WHAT TO DO.
Copy the source text of each of the rows below without changing a character. Leave the pictures out of your answer.

INPUT.
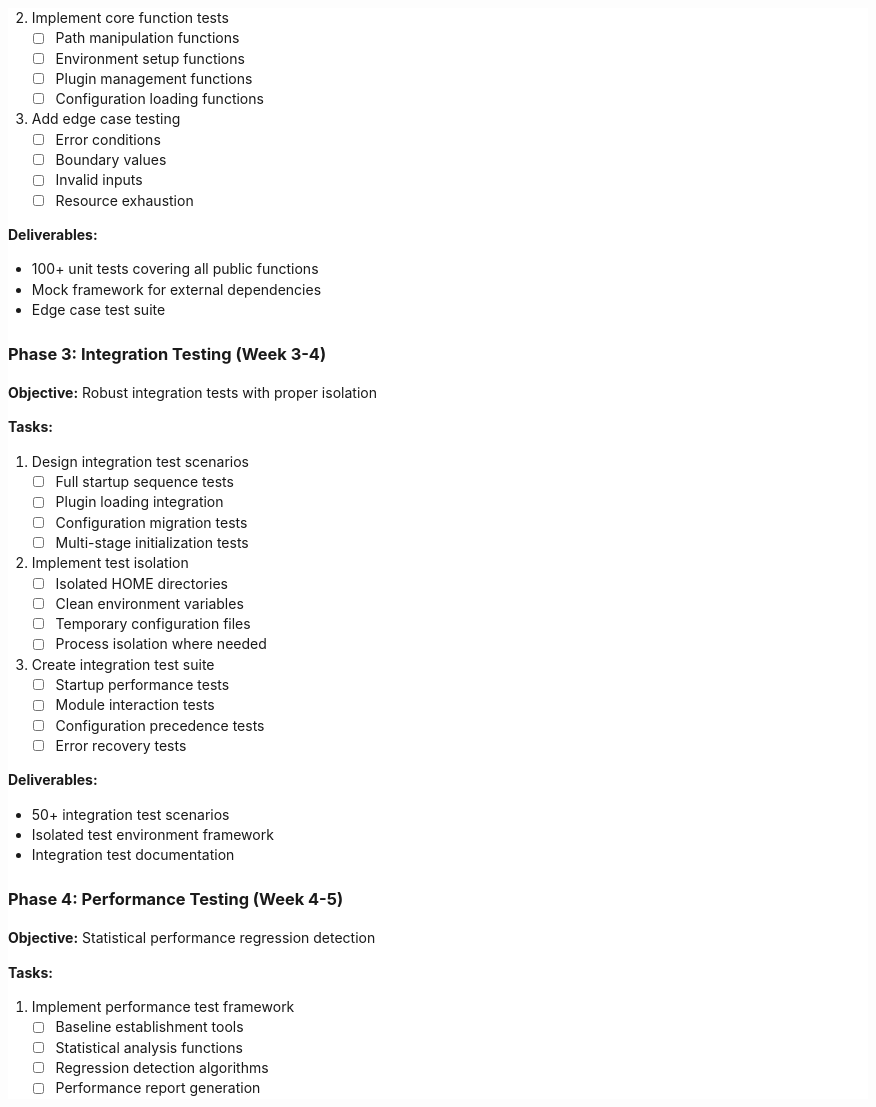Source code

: 2. Implement core function tests
   - [ ] Path manipulation functions
   - [ ] Environment setup functions
   - [ ] Plugin management functions
   - [ ] Configuration loading functions

3. Add edge case testing
   - [ ] Error conditions
   - [ ] Boundary values
   - [ ] Invalid inputs
   - [ ] Resource exhaustion

**Deliverables:**
- 100+ unit tests covering all public functions
- Mock framework for external dependencies
- Edge case test suite

### Phase 3: Integration Testing (Week 3-4)

**Objective:** Robust integration tests with proper isolation

**Tasks:**
1. Design integration test scenarios
   - [ ] Full startup sequence tests
   - [ ] Plugin loading integration
   - [ ] Configuration migration tests
   - [ ] Multi-stage initialization tests

2. Implement test isolation
   - [ ] Isolated HOME directories
   - [ ] Clean environment variables
   - [ ] Temporary configuration files
   - [ ] Process isolation where needed

3. Create integration test suite
   - [ ] Startup performance tests
   - [ ] Module interaction tests
   - [ ] Configuration precedence tests
   - [ ] Error recovery tests

**Deliverables:**
- 50+ integration test scenarios
- Isolated test environment framework
- Integration test documentation

### Phase 4: Performance Testing (Week 4-5)

**Objective:** Statistical performance regression detection

**Tasks:**
1. Implement performance test framework
   - [ ] Baseline establishment tools
   - [ ] Statistical analysis functions
   - [ ] Regression detection algorithms
   - [ ] Performance report generation
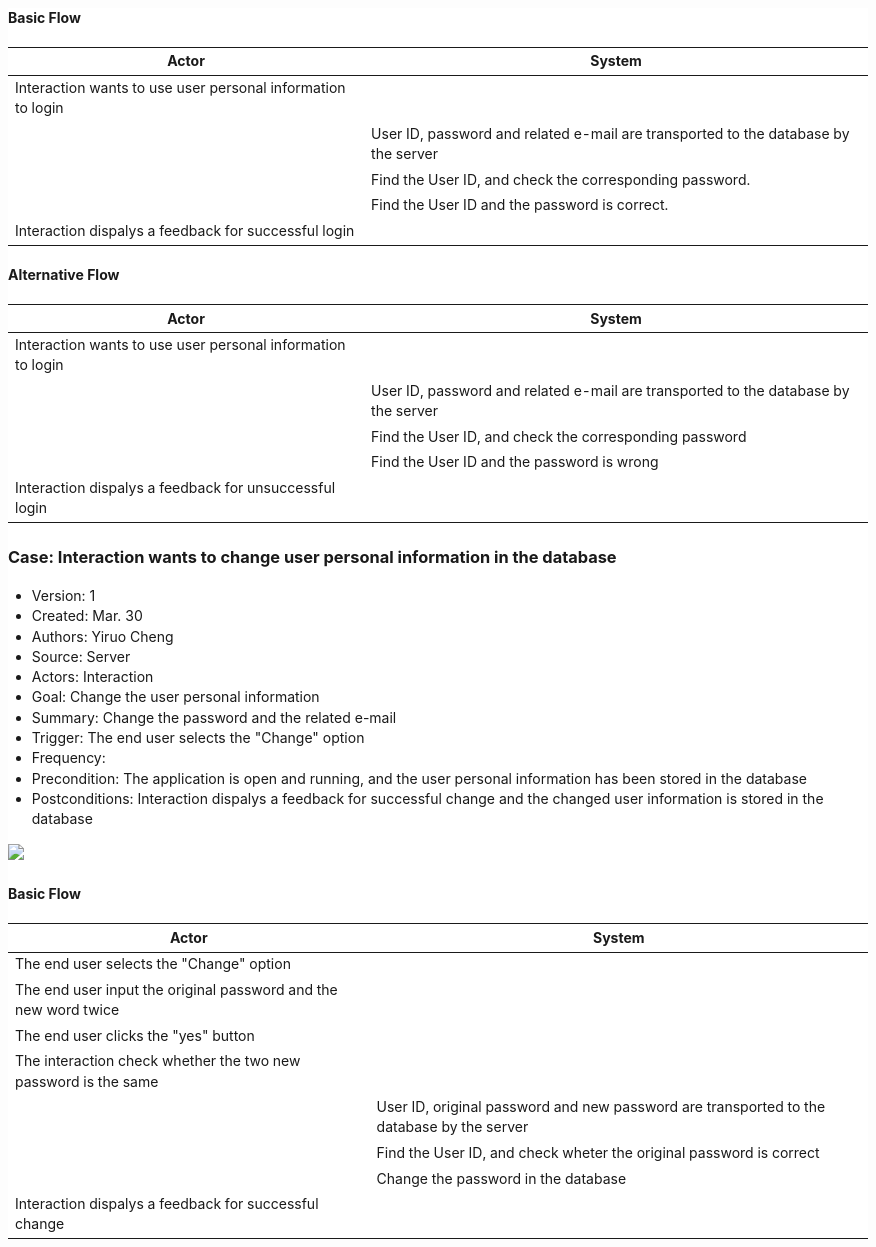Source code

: #### Basic Flow

| Actor | System |
| ----- | ------ |
| Interaction wants to use user personal information to login | |
| | User ID, password and related e-mail are transported to the database by the server |
| | Find the User ID, and check  the corresponding password. |
| | Find the User ID and the password is correct. |
| Interaction dispalys a feedback for successful login | |


#### Alternative Flow

| Actor | System |
| ----- | ------ |
| Interaction wants to use user personal information to login | |
| | User ID, password and related e-mail are transported to the database by the server |
| | Find the User ID, and check  the corresponding password |
| | Find the User ID and the password is wrong |
| Interaction dispalys a feedback for unsuccessful login | |

### Case: Interaction wants to change user personal information in the database

- Version: 1
- Created: Mar. 30
- Authors: Yiruo Cheng
- Source: Server
- Actors: Interaction
- Goal: Change the user personal information 
- Summary: Change the password and the related e-mail
- Trigger: The end user selects the "Change" option
- Frequency: 
- Precondition: The application is open and running, and the user personal information has been stored in the database
- Postconditions: Interaction dispalys a feedback for successful change and the changed user information is stored in the database

![](https://doc.ciel.pro/uploads/330b3aef93b0cd2a1c8ba5406.png)

#### Basic Flow

| Actor | System |
| ----- | ------ |
| The end user selects the "Change" option | |
| The end user input the original password and the new word twice | |
| The end user clicks the "yes" button | |
| The interaction check whether the two new password is the same | |
| | User ID, original password and  new password are transported to the database by the server |
| | Find the User ID, and check  wheter the original password is correct |
| | Change the password in the database |
| Interaction dispalys a feedback for successful change | |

WRITTEN RESPONSE.
Source code

: 2. Implement core function tests
   - [ ] Path manipulation functions
   - [ ] Environment setup functions
   - [ ] Plugin management functions
   - [ ] Configuration loading functions

3. Add edge case testing
   - [ ] Error conditions
   - [ ] Boundary values
   - [ ] Invalid inputs
   - [ ] Resource exhaustion

**Deliverables:**
- 100+ unit tests covering all public functions
- Mock framework for external dependencies
- Edge case test suite

### Phase 3: Integration Testing (Week 3-4)

**Objective:** Robust integration tests with proper isolation

**Tasks:**
1. Design integration test scenarios
   - [ ] Full startup sequence tests
   - [ ] Plugin loading integration
   - [ ] Configuration migration tests
   - [ ] Multi-stage initialization tests

2. Implement test isolation
   - [ ] Isolated HOME directories
   - [ ] Clean environment variables
   - [ ] Temporary configuration files
   - [ ] Process isolation where needed

3. Create integration test suite
   - [ ] Startup performance tests
   - [ ] Module interaction tests
   - [ ] Configuration precedence tests
   - [ ] Error recovery tests

**Deliverables:**
- 50+ integration test scenarios
- Isolated test environment framework
- Integration test documentation

### Phase 4: Performance Testing (Week 4-5)

**Objective:** Statistical performance regression detection

**Tasks:**
1. Implement performance test framework
   - [ ] Baseline establishment tools
   - [ ] Statistical analysis functions
   - [ ] Regression detection algorithms
   - [ ] Performance report generation
Source code

: #### Basic Flow

| Actor | System |
| ----- | ------ |
| Interaction wants to use user personal information to login | |
| | User ID, password and related e-mail are transported to the database by the server |
| | Find the User ID, and check  the corresponding password. |
| | Find the User ID and the password is correct. |
| Interaction dispalys a feedback for successful login | |


#### Alternative Flow

| Actor | System |
| ----- | ------ |
| Interaction wants to use user personal information to login | |
| | User ID, password and related e-mail are transported to the database by the server |
| | Find the User ID, and check  the corresponding password |
| | Find the User ID and the password is wrong |
| Interaction dispalys a feedback for unsuccessful login | |

### Case: Interaction wants to change user personal information in the database

- Version: 1
- Created: Mar. 30
- Authors: Yiruo Cheng
- Source: Server
- Actors: Interaction
- Goal: Change the user personal information 
- Summary: Change the password and the related e-mail
- Trigger: The end user selects the "Change" option
- Frequency: 
- Precondition: The application is open and running, and the user personal information has been stored in the database
- Postconditions: Interaction dispalys a feedback for successful change and the changed user information is stored in the database

![](https://doc.ciel.pro/uploads/330b3aef93b0cd2a1c8ba5406.png)

#### Basic Flow

| Actor | System |
| ----- | ------ |
| The end user selects the "Change" option | |
| The end user input the original password and the new word twice | |
| The end user clicks the "yes" button | |
| The interaction check whether the two new password is the same | |
| | User ID, original password and  new password are transported to the database by the server |
| | Find the User ID, and check  wheter the original password is correct |
| | Change the password in the database |
| Interaction dispalys a feedback for successful change | |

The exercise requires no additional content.